Despite the exorbitant costs of detention centers, conditions within the centers are often inhumane.
“There are three main ways you get out of immigration detention: you’re deported after your case has come before a judge and you’ve lost your case; you win your case and you are granted legal status to stay in the United States; or, a common thing, people in detention sign a voluntary removal which basically means they self-deport because they can’t stand detention anymore,” Bobrow-Strain said.
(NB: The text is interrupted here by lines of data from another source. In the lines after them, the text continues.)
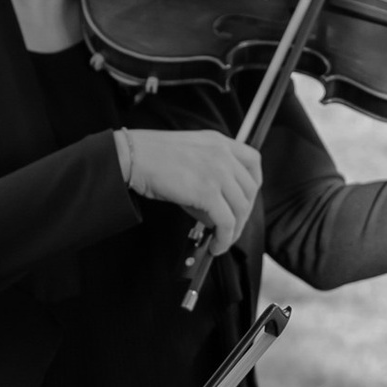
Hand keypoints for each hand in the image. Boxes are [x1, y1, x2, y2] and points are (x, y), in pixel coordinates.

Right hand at [119, 125, 263, 260]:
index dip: (253, 184)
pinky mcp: (207, 192)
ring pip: (241, 208)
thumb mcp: (188, 154)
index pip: (253, 161)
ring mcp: (217, 172)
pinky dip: (225, 238)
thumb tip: (214, 210)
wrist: (132, 156)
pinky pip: (227, 222)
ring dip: (234, 230)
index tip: (246, 198)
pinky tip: (216, 245)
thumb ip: (208, 173)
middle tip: (231, 227)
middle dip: (243, 213)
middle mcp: (222, 154)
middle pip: (250, 189)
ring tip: (223, 240)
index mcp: (218, 142)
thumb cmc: (150, 156)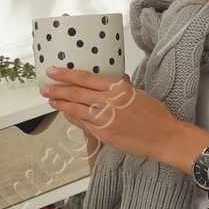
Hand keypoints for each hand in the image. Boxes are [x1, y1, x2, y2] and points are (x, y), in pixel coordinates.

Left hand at [39, 68, 197, 166]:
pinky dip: (72, 118)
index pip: (85, 78)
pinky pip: (83, 124)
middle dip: (57, 90)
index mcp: (118, 88)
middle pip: (76, 93)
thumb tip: (113, 79)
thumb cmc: (155, 115)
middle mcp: (109, 101)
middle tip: (44, 87)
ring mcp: (105, 119)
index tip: (53, 71)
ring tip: (51, 100)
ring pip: (76, 109)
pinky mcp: (105, 134)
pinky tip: (66, 115)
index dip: (66, 74)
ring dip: (60, 105)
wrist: (164, 136)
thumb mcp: (138, 93)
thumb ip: (121, 87)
Mandatory immigration detention was first put into law in 1996 after the Oklahoma City Bombing. While the attack in Oklahoma was not carried out by immigrants, the Anti-terrorism and Effective Death Penalty Act came with provisions regarding the mandatory detention of non-citizens for a range of offenses, including minor ones. This act was followed by Illegal Immigration Reform and Immigrant Responsibility Act, also in 1996, which expanded the list of offenses for which non-citizens could be detained. Since then, the number of immigrants in detention has usually grown from one year to the next.
“It’s evidence of a larger failure to deal with immigration and of an enforcement-only approach to immigration without addressing the root causes of why people come to the US, both what pushes them out of their countries and what pulls them here,” Bobrow-Strain said.
“Some paths forward would include ending mandatory detention,” he added. “There is no reason to be spending billions of dollars detaining people who are not risks to the community, who are not flight risks. It’s not humane, it’s not just, and it doesn’t make economic sense.”